It’s a situation all employers dread – an unhappy employee that is threatening to take you to a Tribunal or launch a legal battle with you.
Whether it is a disagreement about pay or an unfair dismissal or discrimination claim from them or you want to dismiss them for performance issues or gross misconduct (knowing that utilising your disciplinary procedure isn’t going to be beneficial), it might be time to accept that you will need to pursue Settlement Agreement legal advice.
What is a Settlement Agreement?
A Settlement Agreement is a permanent resolution to bring the matter to a close and, if necessary, end the employment relationship.
Historically known as a ‘compromise agreement’, a Settlement Agreement is an acceptable way to limit your liability. By getting the employee to waive their employment rights in return for financial payment.

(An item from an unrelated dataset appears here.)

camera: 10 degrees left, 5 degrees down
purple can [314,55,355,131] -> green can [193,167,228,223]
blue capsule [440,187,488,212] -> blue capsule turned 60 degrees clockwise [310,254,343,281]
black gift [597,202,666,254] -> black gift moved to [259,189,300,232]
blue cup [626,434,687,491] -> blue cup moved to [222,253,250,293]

They cannot then take your business to a Tribunal.
When considering using a Settlement Agreement. You need to be sure that the employee is amenable to this. It is much easier to come to amicable terms if the whole process is clear and the agreement is beneficial to them. You need to consider what course of action is of most benefit to the business as a whole. The best way to do this is to discuss the options with a dedicated team of Employment Law specialist.
We know that it is difficult to make these sorts of decisions and having clear guidelines and procedures to follow does make it easier.
We want to understand the unique situation of your business to tell the best course of action for you to take.
If that is a Settlement Agreement then we can offer a Fixed Fee Settlement Agreement to help you keep your costs under control. Especially as there will also be some sort of pay-out to the employee.
What do I Need to Include in a Settlement Agreement?
The specific phrasing of your agreement will relate to the situation you are in. But in general terms, a Settlement Agreement has the following clauses:
Agreement from the employee to waive all rights to a Tribunal or any other legal challenge. (except in some circumstances where a workplace injury claim can be made. If the employee was exposed to something dangerous whilst in your employment and an illness developed later. For example, asbestosis from working with asbestos)
- Confidentiality Agreement – neither the employer nor the employee will discuss the terms of the Settlement. The financial amount or the circumstances surrounding the agreement.
- Financial Payment – this will be laid out including a timeframe and agreed upon
- Name of lawyer that created the document
- ‘Termination Date’ – the date the employment relationship will end
Of course, other clauses will be dependent on your situation and might include pension eligibility, provision of employee references and any other terms that you might need.
Whatever you decide to do, it is important that you use an independent Employment Lawyer. They need to be competent and confident in being able to create a mutually agreeable document that suits both your business and your employee.